The new sorting is a great time saver. Thanks.
Can you advise if you have done some comparisons of resulting image quality with NWeight vs other image integration options?
Other than improved gradient, which is a huge improvement, I am having trouble to see, or to measure my integrated images to determine which is best for post processing. The attached file has the descriptions of the integrations and quantitative results.
I am surprised the NSG script (Ver 1.3) does not provide a clear winner for my light polluted data.
Attached are the measurements I did with PI processes & scripts of 4 different integrations of the same calibrated, cosmetically corrected, debayered and registered. I used Statistics, DynamicPSF, and Noise Evaluation - CFA Bayer.
If you, or someone else has any comments on this data and the screen shots of the 4 images I would appreciate it.
As you demonstrate here, there are many ways of calculating image weights. Each method's accuracy will depend on different things. Methods can vary from being highly consistent, getting a good answer all the time, to only occasionally doing well, and anything in between. In your test data set, it appears that all the methods you used produced equally good results. If you cannot see the difference in the stacked result, the difference is not significant.
Personally, I would be cautious about reading too much into the noise statistics you have produced. Accurately calculating image noise is a very tricky problem. I think PixInsight's noiseMRS method does a great job, but it will not be perfectly accurate.
I am confident that noiseMRS accuracy is better than 1 part in 2, but is it accurate to 1 part in 10? Or 1 part in 100 (2 decimal places)? Some testing I did may indicate that the calculated noise has a small dependency on the image's gradient. If this is true, it would mean that if two images had different gradients, small differences in the noise result could be either down to the actual difference in noise, or due to differences in the gradient.
Before noiseMRS results can be compared, they need to be scaled. This is also true for most of the other statistics you are looking at. At the very least, you should use NSG to normalize your 4 stacks before comparing the statistics.

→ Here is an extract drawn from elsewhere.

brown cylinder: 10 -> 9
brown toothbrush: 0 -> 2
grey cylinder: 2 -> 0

Even if you normalize the stacked images, the noise values may still be misleading. A stacked image is created from registered images. Each registered image has been shifted to a fraction of a pixel. This introduces a smoothing effect, which varies depending on the size of the fraction. A integral shift (zero fraction) produces no smoothing. A shift of 0.5 pixels will have a large smoothing effect. If a high weight is assigned to a smoothed image, the final noise in the stacked image will look less - it is the same as applying a bit of smoothing to the final stacked image. This does not make the stacked image better, but it will fool the noise estimate.

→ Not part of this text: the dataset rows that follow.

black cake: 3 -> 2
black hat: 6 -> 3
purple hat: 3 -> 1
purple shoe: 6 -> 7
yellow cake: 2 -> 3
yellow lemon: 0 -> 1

Note that you can use the noise estimate of the stacked image to provide a guide on how effective ImageIntegration's data rejection was because this does not change the image weights, or the registration smoothing, so the relative results are still valid.
I have not used the scaled noise evaluation script, but I would have thought that the Bayer CFA Version is not the right version for an image that has already been debayered.
Here is my personal run down of some of the methods used to calculate weights:
Number of stars
The number of detected stars will depend on the signal to noise ratio, but it also depends on:
- how steady the atmosphere is
- how good the guiding is
- focus drift.
If all three of these dependencies remain constant for all images, the number of stars will correlate to the signal to noise ratio. This is more likely to be the case for under sampled images where stars are typically smaller than a pixel.
I would use this method if I was imaging a star cluster, because it will favor the images with the sharpest stars. However, it will not help bring out the detail in faint nebula. For faint objects, it's shot noise that determines the level of detail (see
https://en.wikipedia.org/wiki/Shot_noise).
ImageIntegration Noise evaluation
This calculates the weights from the scaled noise estimate. The noise was calculated from the images before registration or debayer interpolation, which improves the accuracy. The noise is calculated by using noiseMRS, and it is stored in the FITS header (NOISExx).
ImageIntegration has an algorithm that determines the scale factor for each image. The accuracy of the scale factor algorithm is critical, because the final weight depends on the square of the scale.
NormalizeScaleGradient
This also uses the noise estimates stored in the NOISExx FITS headers.
The only significant difference between NSG and ImageIntegration's noise evaluation, is the way the scale factors are calculated. NSG uses stellar photometry. The accuracy of the scale factor is critical, because the final weight depends on the square of the scale.
After NSG has completed, it displays ImageIntegration. You can change the method used to determine the weights. You should also check that the data rejection settings are what you want.